Wie ist es, als Frau im Finanzbereich zu arbeiten?
Barbara A. Heller: Ich komme aus dem Bereich Corporate Finance, wo es um grosse und komplexe Projekte geht. Anfangs war es für mich normal, die einzige Frau unter Männern zu sein. Da muss man manchmal Haare auf den Zähnen haben, es ist ein toughes Business.
Also keine Nachteile?
Ich finde nicht. Aber natürlich habe ich von männlichen Kollegen den einen oder anderen Spruch zu hören bekommen, doch damit musste man umgehen können. Zumindest das hat sich sicher geändert.
Nicht geändert hat sich die Zahl weiblicher CFOs in börsenkotierten Firmen. Warum ist das so?
Der gesamte Finanzbereich ist immer noch eher männlich geprägt. Und ein CFO hat es mit verschiedenen Stakeholdern aus diesem Umfeld zu tun: mit Geschäftspartnern, Investoren, Behörden, Banken, Analysten sowie mit überwiegend männlichen Kollegen in Verwaltungsrat und Geschäftsleitung. Diese Interaktionen können auch mit Konflikten belastet sein. Ich kann mir vorstellen, dass dies nicht alle Frauen mögen.

Arbeitsanweisungen:
A – Zählen Sie alle Stakeholder auf, mit denen ein CFO laut dem Interview über Frauen im Finanzbereich zu tun hat.
B – Führen Sie das Interview über Frauen im Finanzbereich im Anschluss an seinen letzten Satz weiter.
Das Material spielt hierfür keine Rolle.

Bilder menschlicher Körperhaltungen mit Koordinaten:
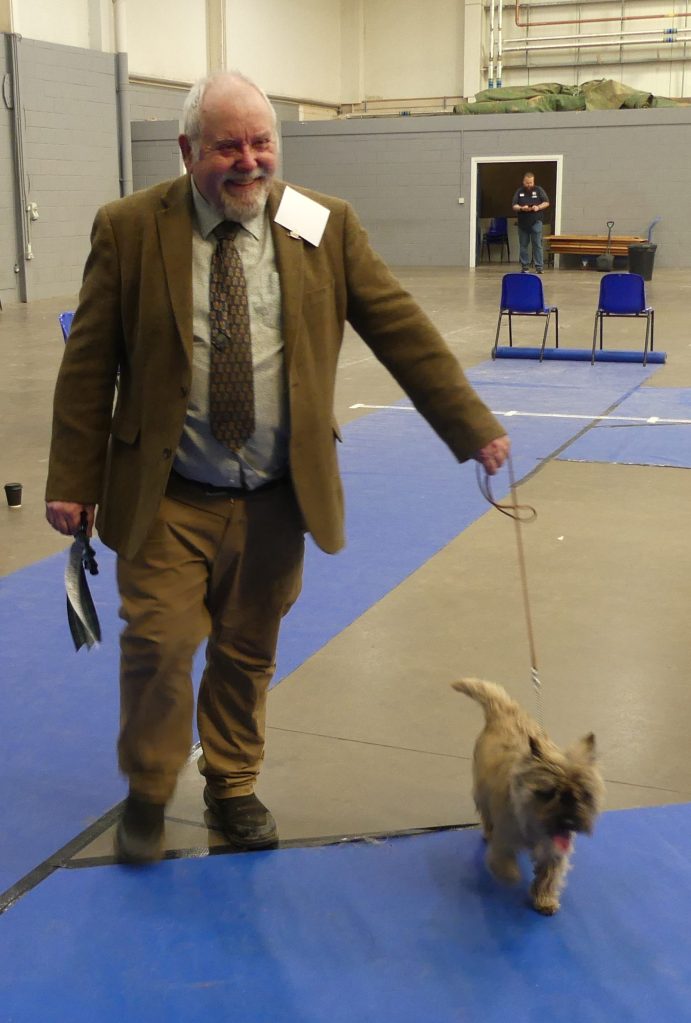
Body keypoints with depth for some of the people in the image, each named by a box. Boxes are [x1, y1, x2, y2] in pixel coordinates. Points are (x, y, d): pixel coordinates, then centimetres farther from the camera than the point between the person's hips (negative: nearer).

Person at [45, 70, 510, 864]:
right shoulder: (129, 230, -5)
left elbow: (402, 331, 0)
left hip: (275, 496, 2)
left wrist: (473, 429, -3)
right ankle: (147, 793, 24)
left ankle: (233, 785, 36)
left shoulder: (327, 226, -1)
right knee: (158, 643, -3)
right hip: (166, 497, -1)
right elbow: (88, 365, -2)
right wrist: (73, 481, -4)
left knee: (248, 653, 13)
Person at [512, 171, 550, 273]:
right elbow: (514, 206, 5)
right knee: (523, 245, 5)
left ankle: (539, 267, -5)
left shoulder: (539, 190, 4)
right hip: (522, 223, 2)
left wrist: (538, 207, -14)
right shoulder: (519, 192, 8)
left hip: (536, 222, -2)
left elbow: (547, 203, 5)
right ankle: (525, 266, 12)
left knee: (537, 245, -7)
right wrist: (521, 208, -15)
* * *
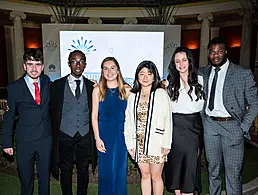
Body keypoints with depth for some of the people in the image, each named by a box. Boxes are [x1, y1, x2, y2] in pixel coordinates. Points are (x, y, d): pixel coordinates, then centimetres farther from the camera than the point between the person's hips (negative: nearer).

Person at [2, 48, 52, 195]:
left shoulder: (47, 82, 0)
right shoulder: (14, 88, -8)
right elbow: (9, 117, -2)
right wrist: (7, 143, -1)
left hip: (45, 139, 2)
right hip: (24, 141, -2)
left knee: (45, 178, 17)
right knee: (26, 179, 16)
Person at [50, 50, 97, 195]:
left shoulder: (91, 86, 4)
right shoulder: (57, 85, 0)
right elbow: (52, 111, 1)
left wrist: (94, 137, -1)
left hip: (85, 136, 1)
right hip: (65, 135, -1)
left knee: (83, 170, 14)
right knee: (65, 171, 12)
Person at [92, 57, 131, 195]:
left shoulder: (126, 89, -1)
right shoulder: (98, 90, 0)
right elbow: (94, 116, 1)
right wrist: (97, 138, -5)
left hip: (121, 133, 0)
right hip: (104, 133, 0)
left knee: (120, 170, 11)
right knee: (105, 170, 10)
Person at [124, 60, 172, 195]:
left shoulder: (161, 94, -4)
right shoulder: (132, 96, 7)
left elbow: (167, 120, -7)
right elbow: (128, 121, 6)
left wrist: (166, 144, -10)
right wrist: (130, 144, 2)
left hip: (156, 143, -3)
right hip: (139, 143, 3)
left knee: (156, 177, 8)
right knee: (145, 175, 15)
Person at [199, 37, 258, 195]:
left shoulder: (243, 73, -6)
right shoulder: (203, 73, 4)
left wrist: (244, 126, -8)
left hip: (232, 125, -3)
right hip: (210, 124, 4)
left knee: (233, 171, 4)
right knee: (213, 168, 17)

Lösungen:
A – Geschäftspartner, Investoren, Behörden, Banken, Analysten sowie überwiegend männliche Kollegen in Verwaltungsrat und Geschäftsleitung.

B –
Und sonst?
Der CFO ist so etwas wie das Gewissen eines Unternehmens. Er muss unter anderem die Kosten verantworten, auf akkurates Reporting pochen oder auch mal sagen, was tendenziell nicht geht oder zu hohe Risiken birgt. So steht man den Kollegen gelegentlich auf den Füssen. Nicht alle wollen oder können das.
Woran mangelt es weiblichen Kadern?
Frauen sollten sich mehr zutrauen. Bei Gesprächen unter Kolleginnen fällt mir oft auf, dass sie sich zu sehr selbst hinterfragen. Das finde ich schade. Viele sind hoch professionell und wären einer Geschäftsleitungsfunktion ganz sicher gewachsen. Mentoring könnte viel dazu beitragen, das Selbstvertrauen der Frauen zu stärken und sie in solche Positionen zu bringen. Außerdem sollten Frauen noch mehr Networking betreiben, auch wenn dies zeitintensiv ist.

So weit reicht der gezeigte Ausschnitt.